Exercício proposto:
Prossiga o texto sobre a relação entre a fé e a razão a partir da última frase apresentada.

Trecho do texto:
-- -- --

“Não há motivo para existir concorrência entre a razão e a fé: uma implica a outra, e cada qual tem seu espaço próprio de realização. O livro dos Provérbios aponta nesta direção: ‘A glória de Deus é encobrir as coisas e a glória dos reis é investigá-las’ (Pr 25,2). Deus e o homem estão colocados, em seu respectivo mundo, numa relação única. Em Deus reside a origem de tudo, n’Ele se encerra a plenitude do mistério, e isso constitui a sua glória; ao homem, pelo contrário, compete o dever de investigar a verdade com a razão, e nisso está a sua nobreza” (João Paulo II: Carta Encíclica Fides et Ratio, 17).
As palavras acima, escritas pelo Papa em 1998, podemos dizer que nos exortam a aprofundar o nosso conhecimento a respeito das coisas criadas por Deus, “a origem de tudo”, reconhecendo que, mesmo não as compreendendo, todas as coisas criadas por Ele são boas (cf. Gn 1).

-- -- --

Dados apresentados:
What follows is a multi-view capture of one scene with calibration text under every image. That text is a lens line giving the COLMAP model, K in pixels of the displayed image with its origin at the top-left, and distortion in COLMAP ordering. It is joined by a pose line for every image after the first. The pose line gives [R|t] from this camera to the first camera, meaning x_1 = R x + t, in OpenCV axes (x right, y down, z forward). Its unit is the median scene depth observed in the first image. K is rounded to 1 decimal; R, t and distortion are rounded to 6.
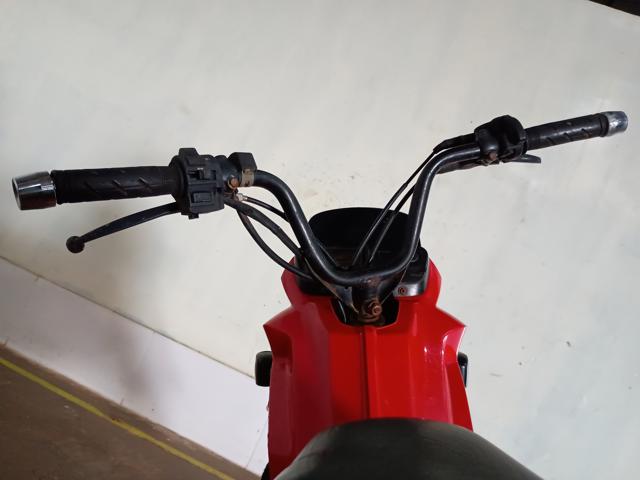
lens RADIAL K [[532.0, 0, 322.3], [0, 532.0, 238.8], [0, 0, 1]] dist [0.033065, -0.055256]
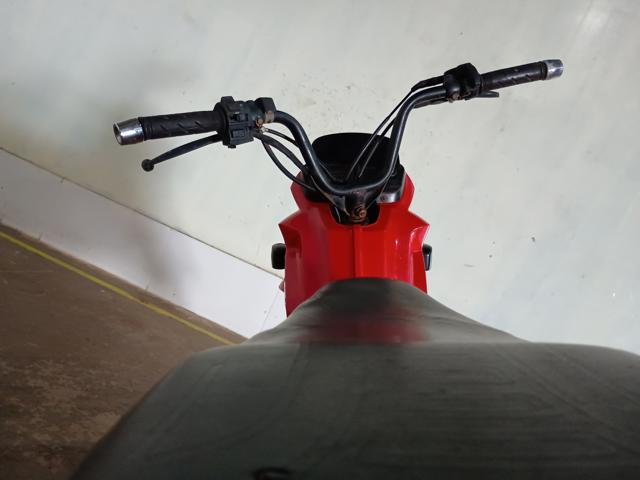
lens RADIAL K [[532.0, 0, 314.7], [0, 532.0, 243.1], [0, 0, 1]] dist [0.033065, -0.055256]
pose [[0.999976, 0.004649, -0.005112, -0.013192], [-0.003553, 0.980468, 0.196646, -0.053387], [0.005926, -0.196623, 0.980461, -0.317023]]
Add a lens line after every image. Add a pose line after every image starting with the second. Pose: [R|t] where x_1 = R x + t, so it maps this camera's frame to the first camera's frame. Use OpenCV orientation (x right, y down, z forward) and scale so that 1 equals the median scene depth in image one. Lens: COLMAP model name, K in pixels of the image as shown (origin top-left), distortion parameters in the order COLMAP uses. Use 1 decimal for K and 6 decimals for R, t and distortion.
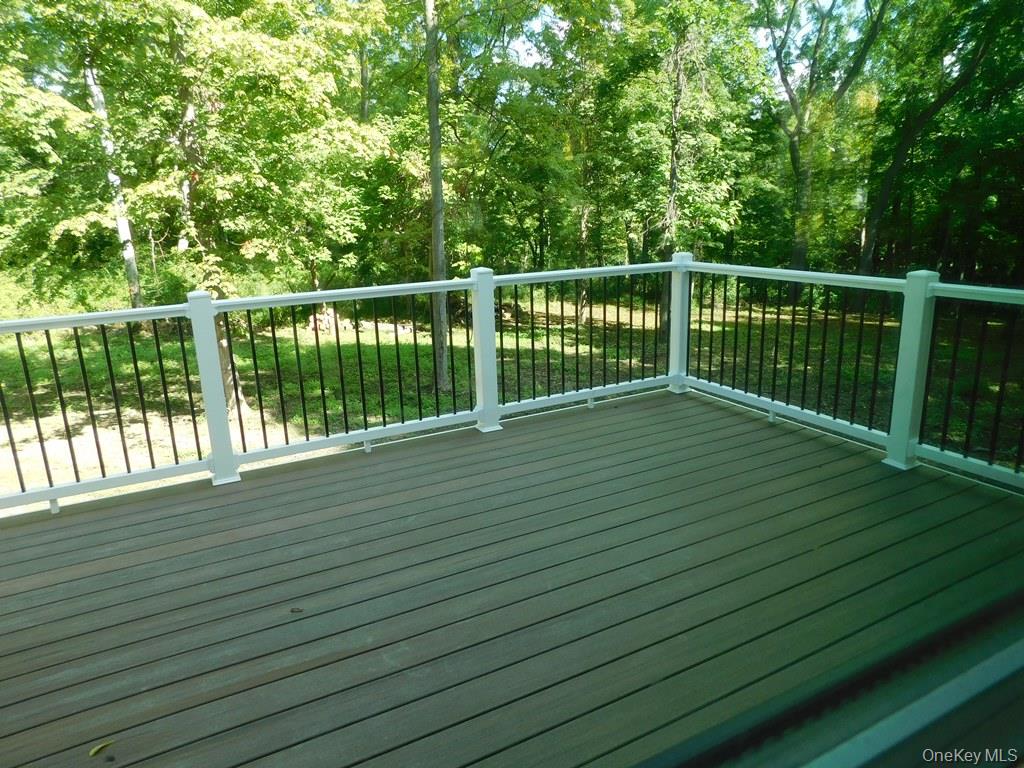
lens RADIAL K [[682.6, 0, 511.2], [0, 682.6, 378.2], [0, 0, 1]] dist [-0.060812, 0.055533]
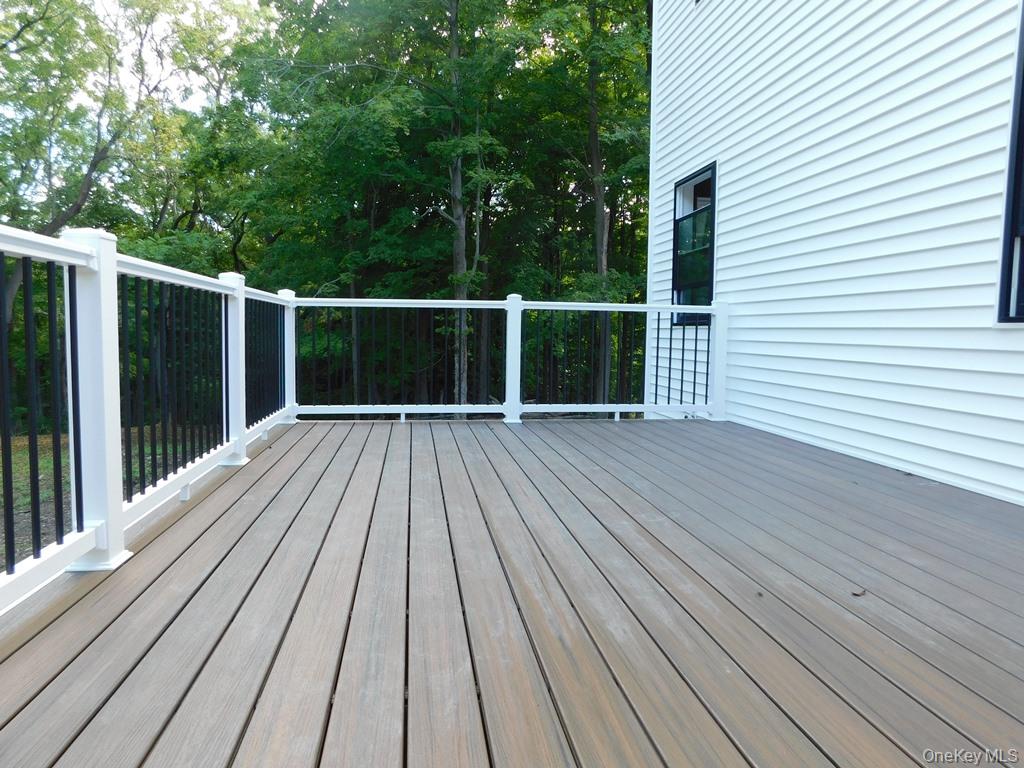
lens RADIAL K [[682.6, 0, 511.2], [0, 682.6, 378.2], [0, 0, 1]] dist [-0.060812, 0.055533]
pose [[0.324581, -0.031918, 0.945319, -0.862821], [0.209343, 0.977069, -0.038889, 0.091383], [-0.922401, 0.210519, 0.323819, 0.466925]]
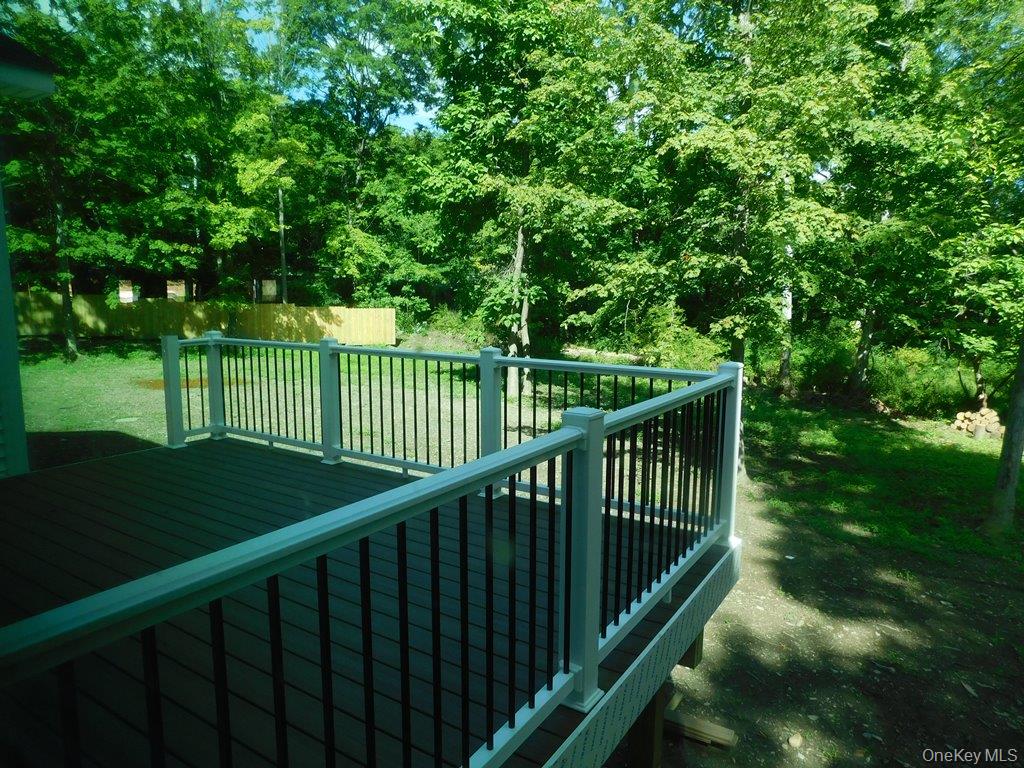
lens RADIAL K [[682.6, 0, 511.2], [0, 682.6, 378.2], [0, 0, 1]] dist [-0.060812, 0.055533]
pose [[0.511468, 0.142080, -0.847475, 1.054357], [-0.233520, 0.972102, 0.022040, -0.157898], [0.826964, 0.186630, 0.530377, 0.510460]]
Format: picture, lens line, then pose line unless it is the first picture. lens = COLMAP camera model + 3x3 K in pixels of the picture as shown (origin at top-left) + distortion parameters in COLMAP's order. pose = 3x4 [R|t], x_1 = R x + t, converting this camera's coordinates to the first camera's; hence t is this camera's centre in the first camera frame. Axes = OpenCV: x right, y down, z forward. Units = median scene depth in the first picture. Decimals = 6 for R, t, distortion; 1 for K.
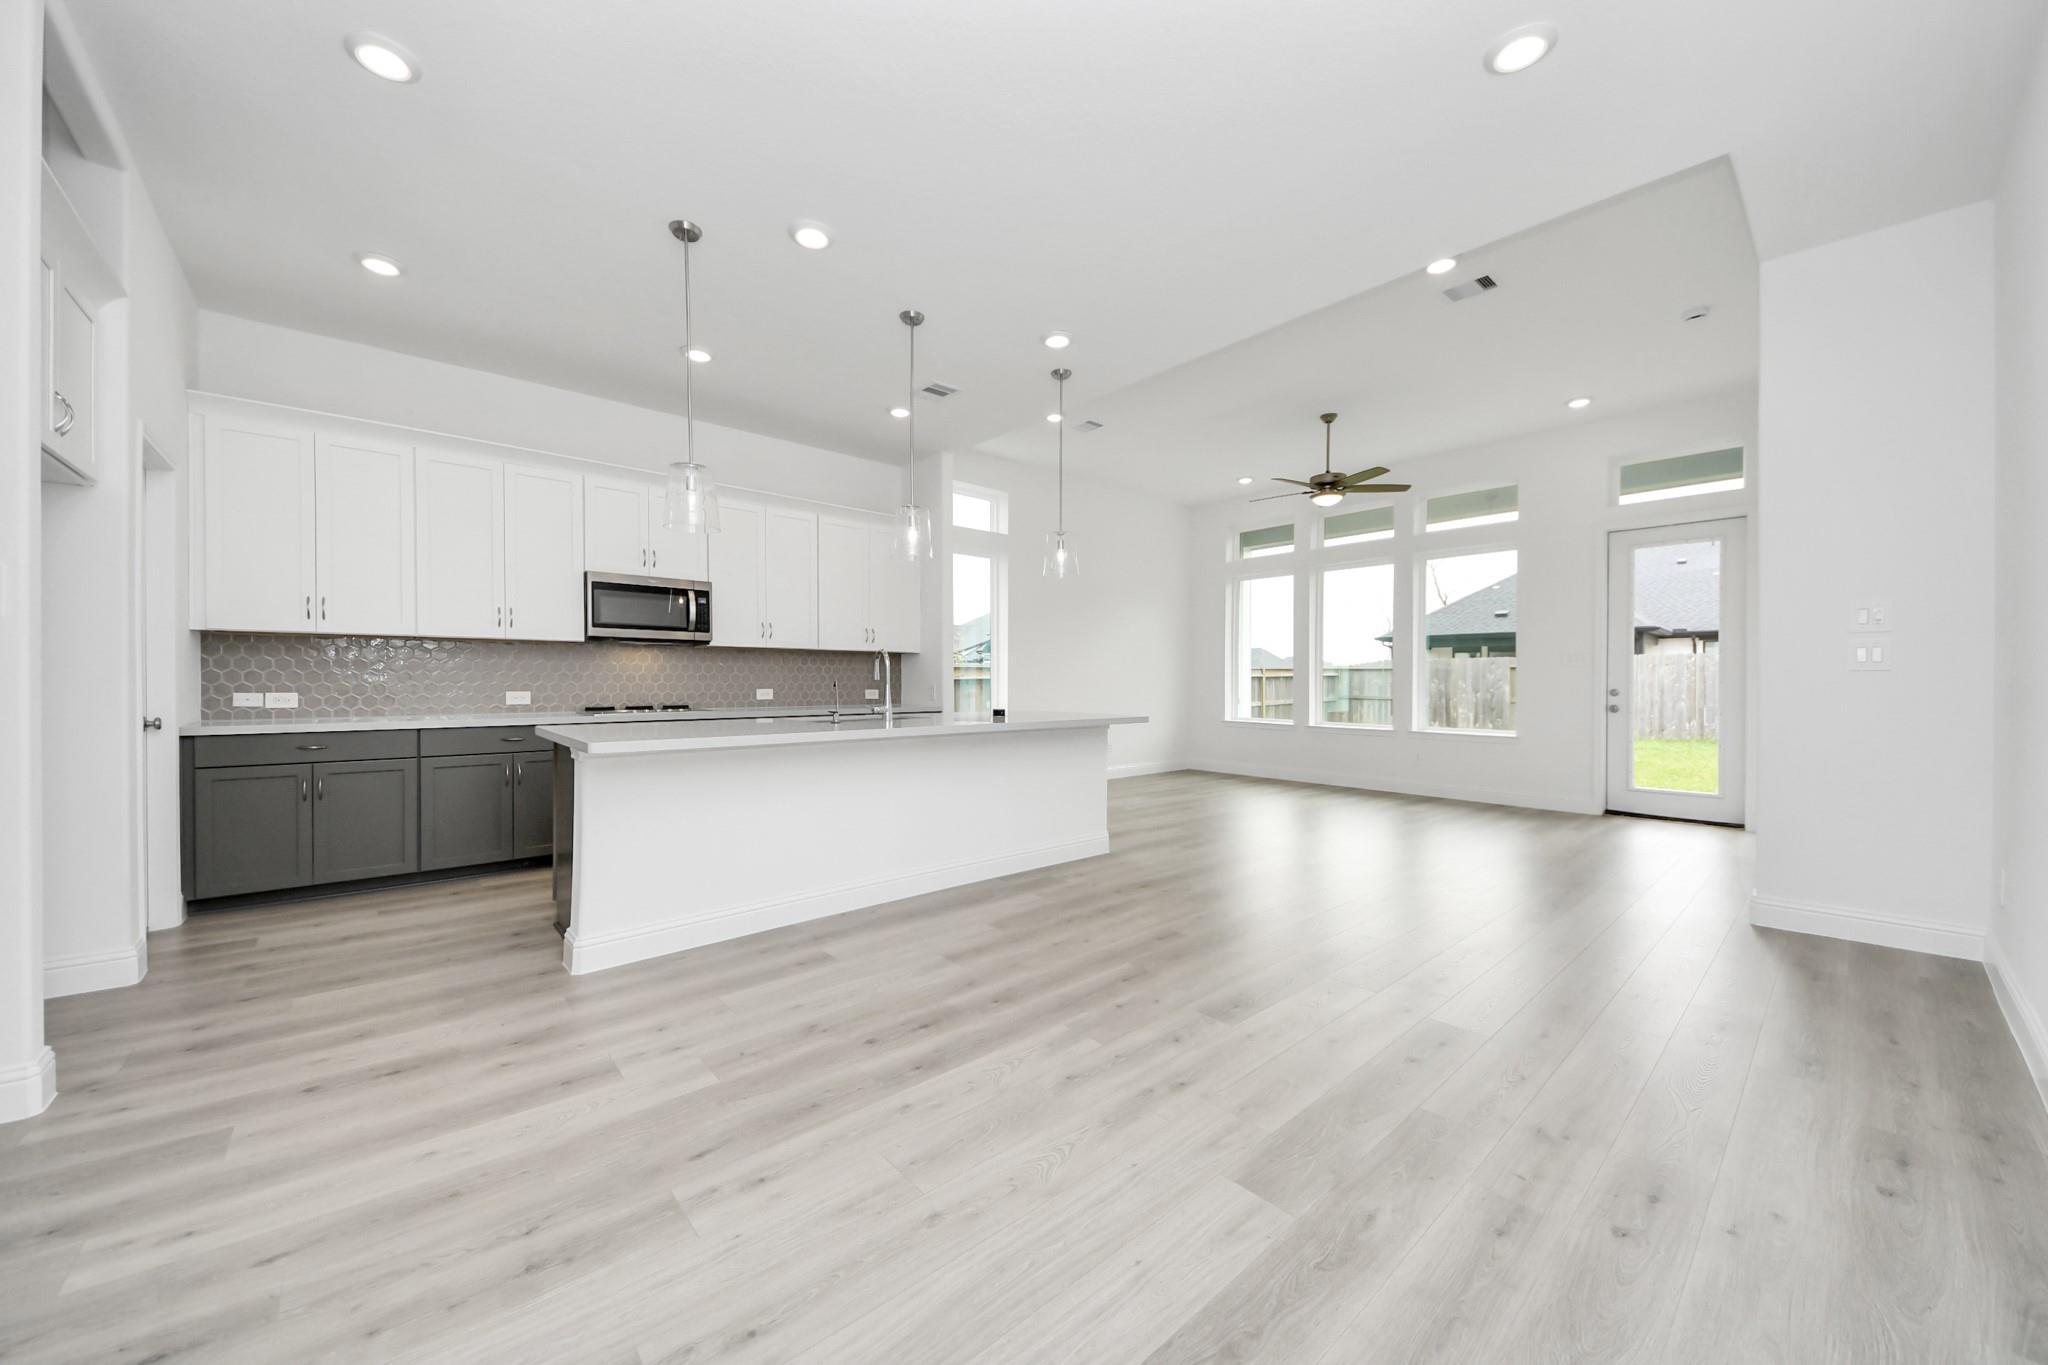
lens RADIAL K [[726.4, 0, 989.3], [0, 726.4, 684.9], [0, 0, 1]] dist [0.007509, -0.006601]
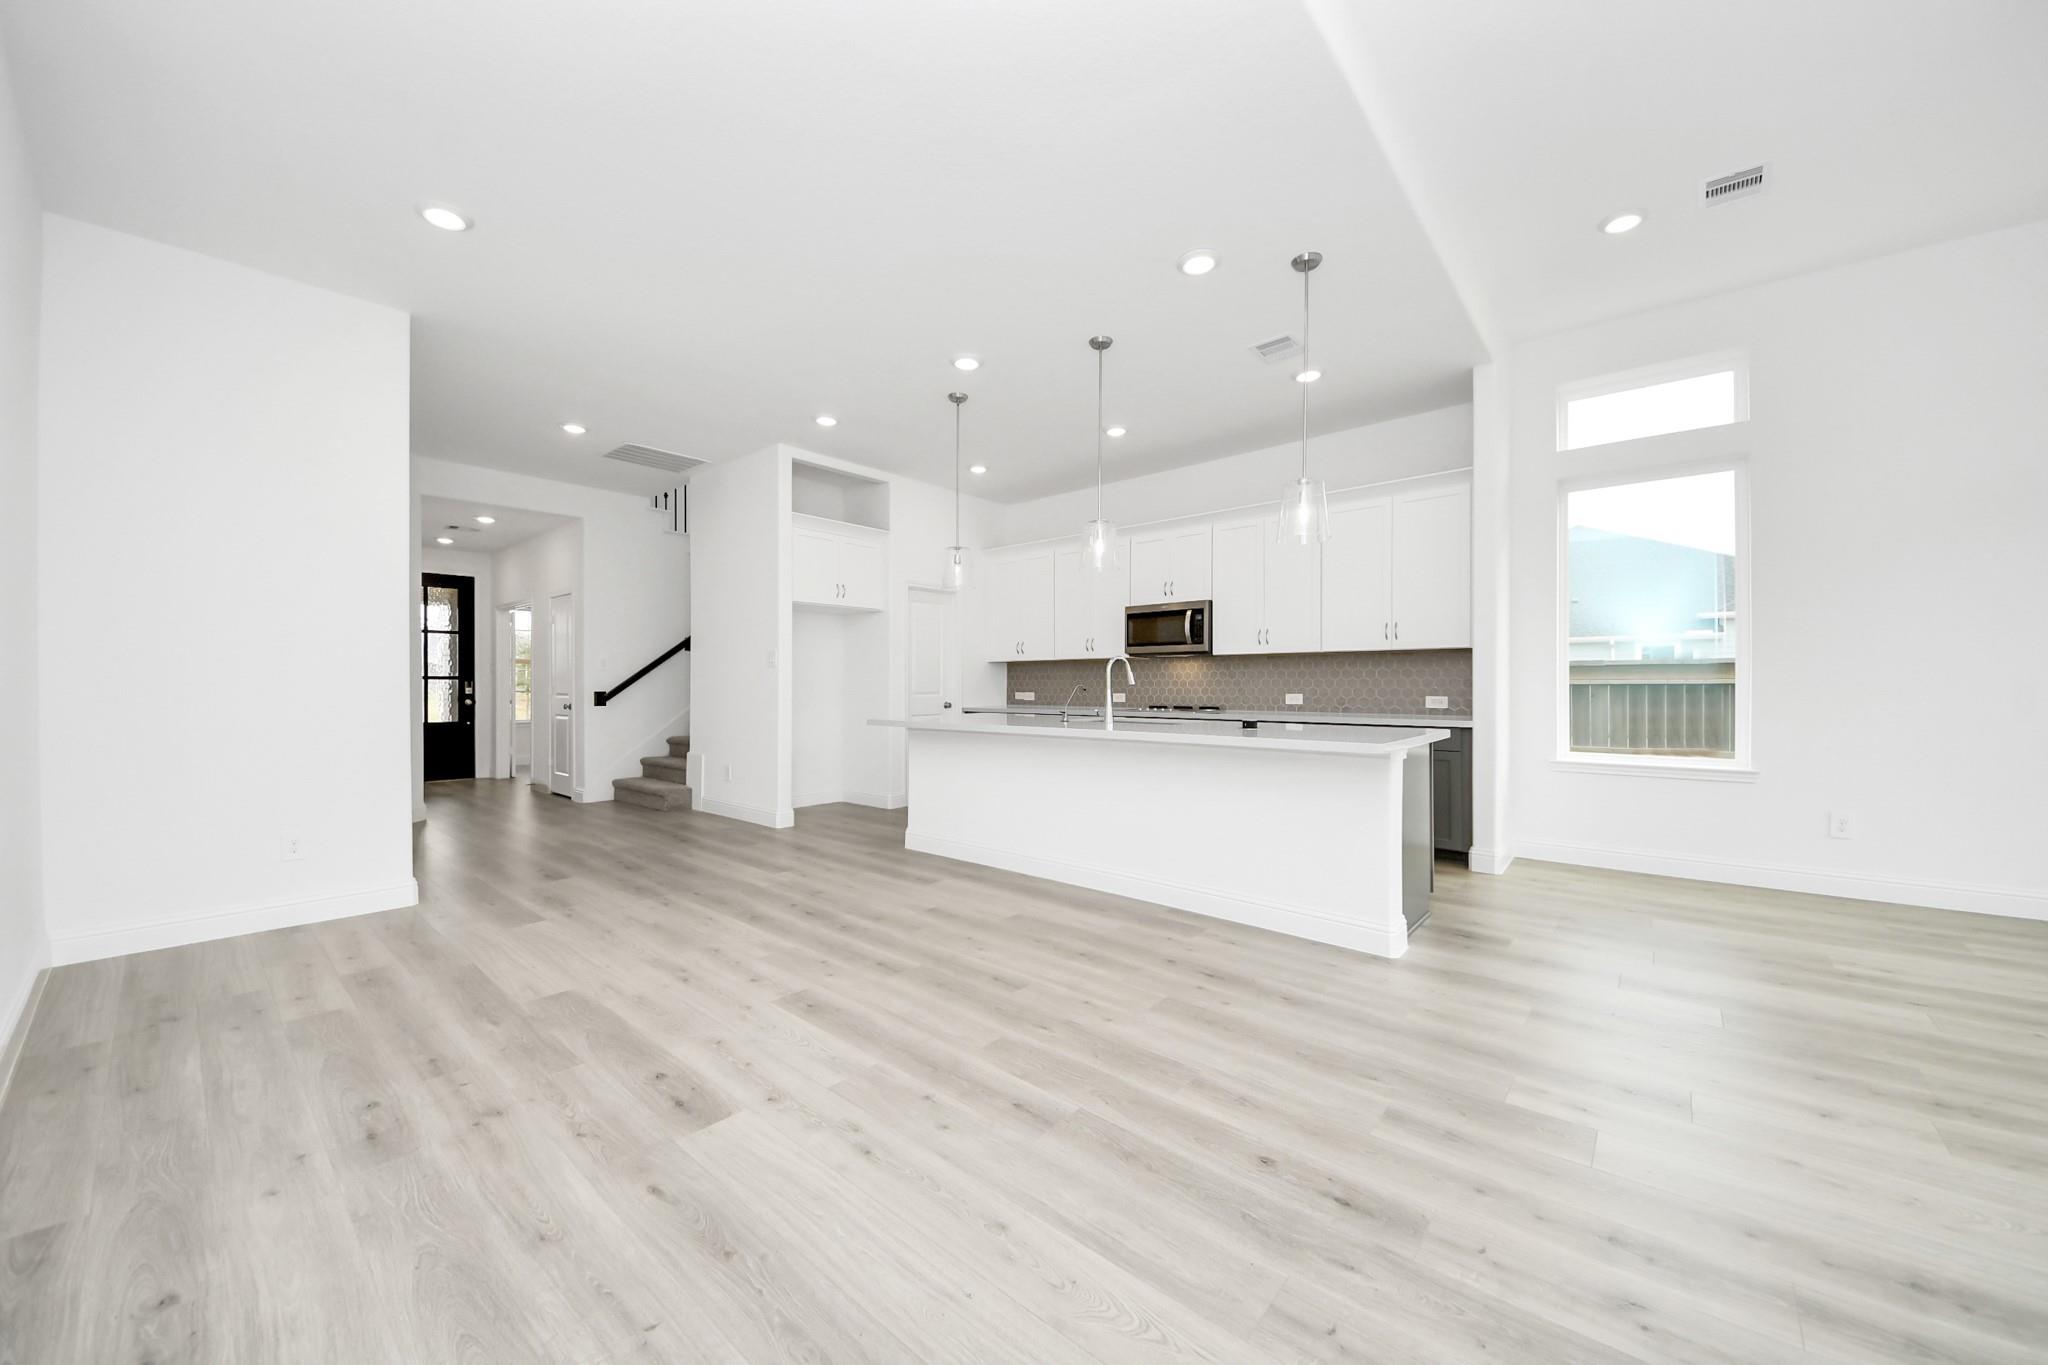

-- -- --

Resposta esperada:
Ao longo dos séculos, a Igreja condenou conhecimentos emergentes por acreditar que, em relação à mentalidade de cada época, estes contrariavam os desígnios divinos. Com o passar do tempo, muitos desses conhecimentos condenados foram aceitos pela Igreja e empregados positivamente na Teologia, visando sempre a dignidade do ser humano e a glorificação de Deus. Hoje, parece incrível que a Igreja tenha condenado Galileu e Giordano Bruno, o heliocentrismo, a teoria da evolução das espécies e tantas ciências humanas que se desenvolveram sobretudo a partir do século XIX, como a Psicologia e a Antropologia, dentre tantas outras coisas.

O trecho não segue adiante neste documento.